The Bill & Melinda Gates Foundation is committing up to $140 million to help Boston biotech company Intarcia Therapeutics develop an HIV prevention device.

The funds will help Intarcia adapt its Medici technology program to deliver a steady stream of HIV medication to healthy patients over an extended period of time. The matchstick-sized device is similar to a birth control implant, dosing out medicine from a tiny pump embedded under the patient’s skin.

The Gates Foundation contribution is divided into two parts. The Seattle non-profit behemoth is investing $50 million in Intarcia’s latest Series EE round and committing up to $90 million in grants to be awarded as the startup crosses certain milestones.

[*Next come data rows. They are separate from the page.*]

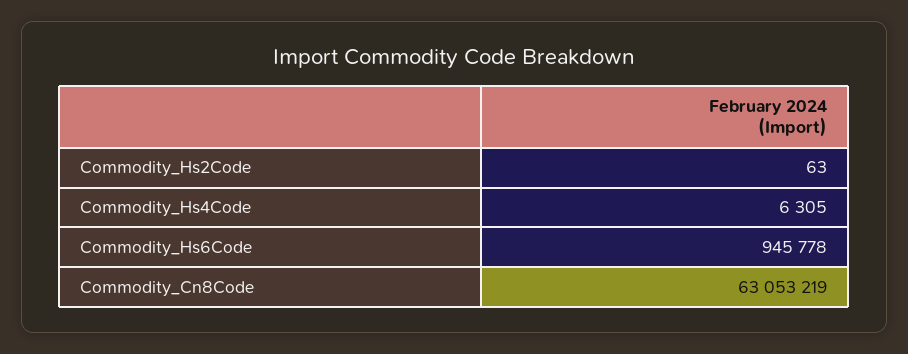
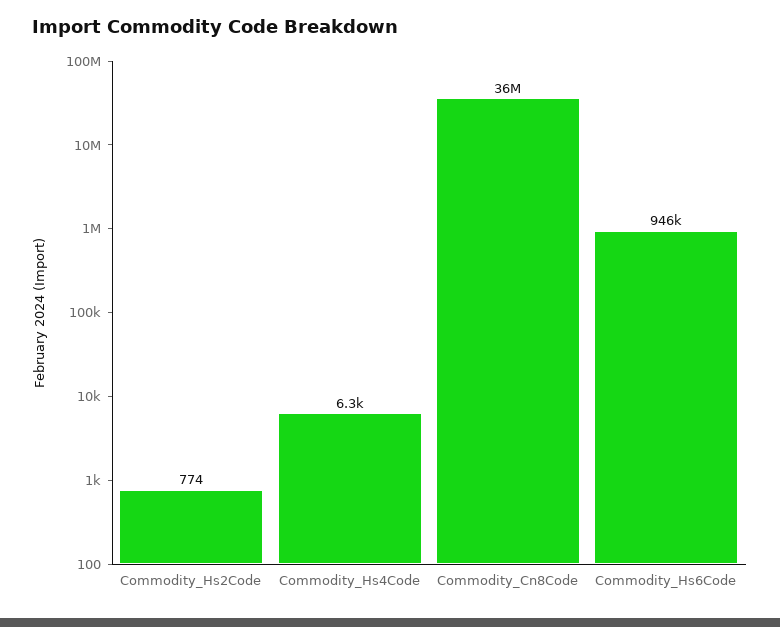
  {
-   "Commodity_Hs2Code": 63,
+   "Commodity_Hs2Code": 774,
    "Commodity_Hs4Code": 6305,
    "Commodity_Hs6Code": 945778,
-   "Commodity_Cn8Code": 63053219
+   "Commodity_Cn8Code": 36000000
  }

The anti-HIV prophylactic therapy would be administered to patients once or twice-yearly. Intarcia is also developing a drug delivery system to treat type 2 diabetes, using the Medici technology. The startup plans to begin delivering the diabetes medication to patients next year but development of the anti-HIV prophylactic is expected to take longer.

An Intarcia lab.

Intarcia’s pump will most likely begin rolling out in the U.S. and other wealthy countries, according to the Wall Street Journal. But the long-term goal is to bring the technology to parts of the developing world, like Sub-Saharan Africa, where HIV is endemic.

“Intarcia is poised to open up a totally new category of important once- or twice-yearly treatment and prevention therapies for some of the world’s most serious chronic diseases − including those that disproportionately affect people with some of the greatest unmet needs,” said Intarcia CEO Kurt Graves in a press release.